Authentication & Security Protocols

Closed alpha testing

Access to the API is secured through a Dual-Token Identity System, designed to separate public client identification from authorization privileges. This allows for safe quota management and key rotation without service interruption.


1. Identity & Access Management (IAM)

Every secured transaction requires two distinct credentials:

🎫 A. Public Client Key

  • Header: X-API-Key

  • Purpose: Identifies the project environment (Live/Test).

  • Function: Enables the API Gateway to apply Rate Limiting policies, manage quotas, and route traffic to the appropriate Service Tier before resource-intensive processing begins.

🗝️ B. Secret Access Token

  • Header: Authorization: Bearer <secret_key>

  • Purpose: Authorizes the specific operation and validates access rights.

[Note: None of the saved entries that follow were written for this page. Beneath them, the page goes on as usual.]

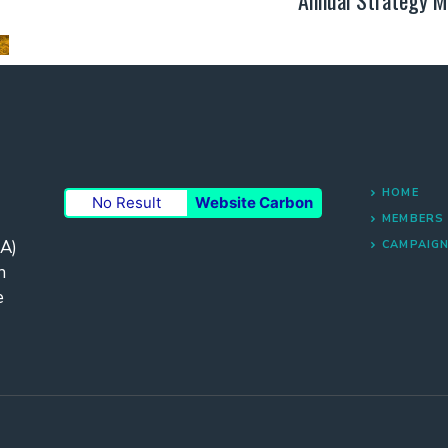
HOME
No Result
Website Carbon
MEMBERS
A)
CAMPAIG
n
e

  • Security Mechanism: The system verifies this token using salted cryptographic hash comparison. The Secret Key is never stored in plain text within the database. Compromise of the database will not yield active credentials, as the original key cannot be reconstructed from the hash.

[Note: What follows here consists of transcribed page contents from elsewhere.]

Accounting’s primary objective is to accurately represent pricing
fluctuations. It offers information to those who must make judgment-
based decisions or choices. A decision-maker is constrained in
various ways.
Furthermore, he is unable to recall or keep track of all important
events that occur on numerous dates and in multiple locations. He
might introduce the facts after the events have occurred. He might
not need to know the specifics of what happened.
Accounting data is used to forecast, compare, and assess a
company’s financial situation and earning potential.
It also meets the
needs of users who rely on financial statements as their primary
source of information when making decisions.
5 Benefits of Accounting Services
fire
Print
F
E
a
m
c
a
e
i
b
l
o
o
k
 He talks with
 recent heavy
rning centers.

2. Payload Security (Zero-Knowledge)

For high-security endpoints, the platform enforces a Zero-Knowledge Transmission policy.

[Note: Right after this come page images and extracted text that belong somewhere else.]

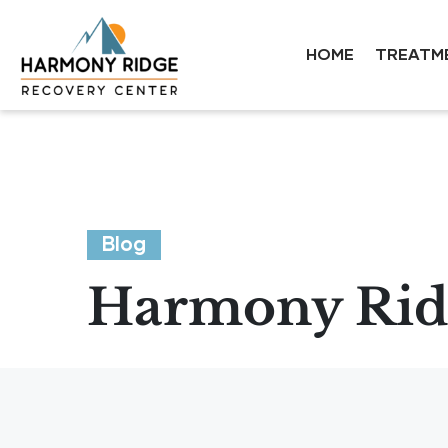
HOME
TREATM
Blog
Harmony Ridg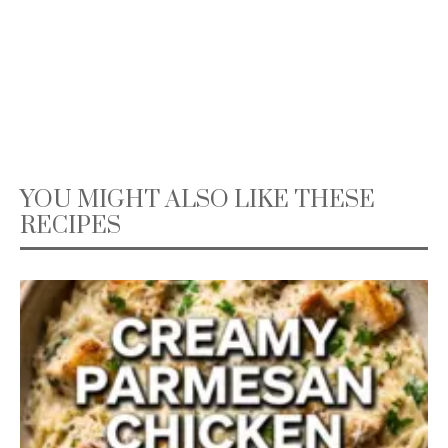
YOU MIGHT ALSO LIKE THESE
RECIPES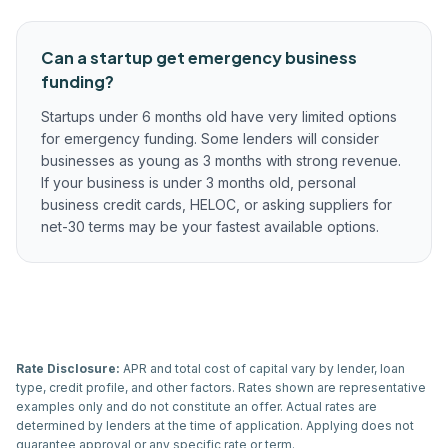
Can a startup get emergency business
funding?
Startups under 6 months old have very limited options
for emergency funding. Some lenders will consider
businesses as young as 3 months with strong revenue.
If your business is under 3 months old, personal
business credit cards, HELOC, or asking suppliers for
net-30 terms may be your fastest available options.
Rate Disclosure:
APR and total cost of capital vary by lender, loan
type, credit profile, and other factors. Rates shown are representative
examples only and do not constitute an offer. Actual rates are
determined by lenders at the time of application. Applying does not
guarantee approval or any specific rate or term.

  1. Client-Side Encryption: Before transmission, the Client SDK packages sensitive data (images, metadata) into a secure JWE (JSON Web Encryption) container using the platform's Public RSA Key.

  2. Secure Transport: The API receives only the encrypted binary string. Intermediaries (Proxy servers, ISPs) possess no technical capability to inspect the request content.

  3. Secure Processing: Decryption occurs strictly within a Secure Execution Environment, utilizing private keys managed by the Google Secret Manager.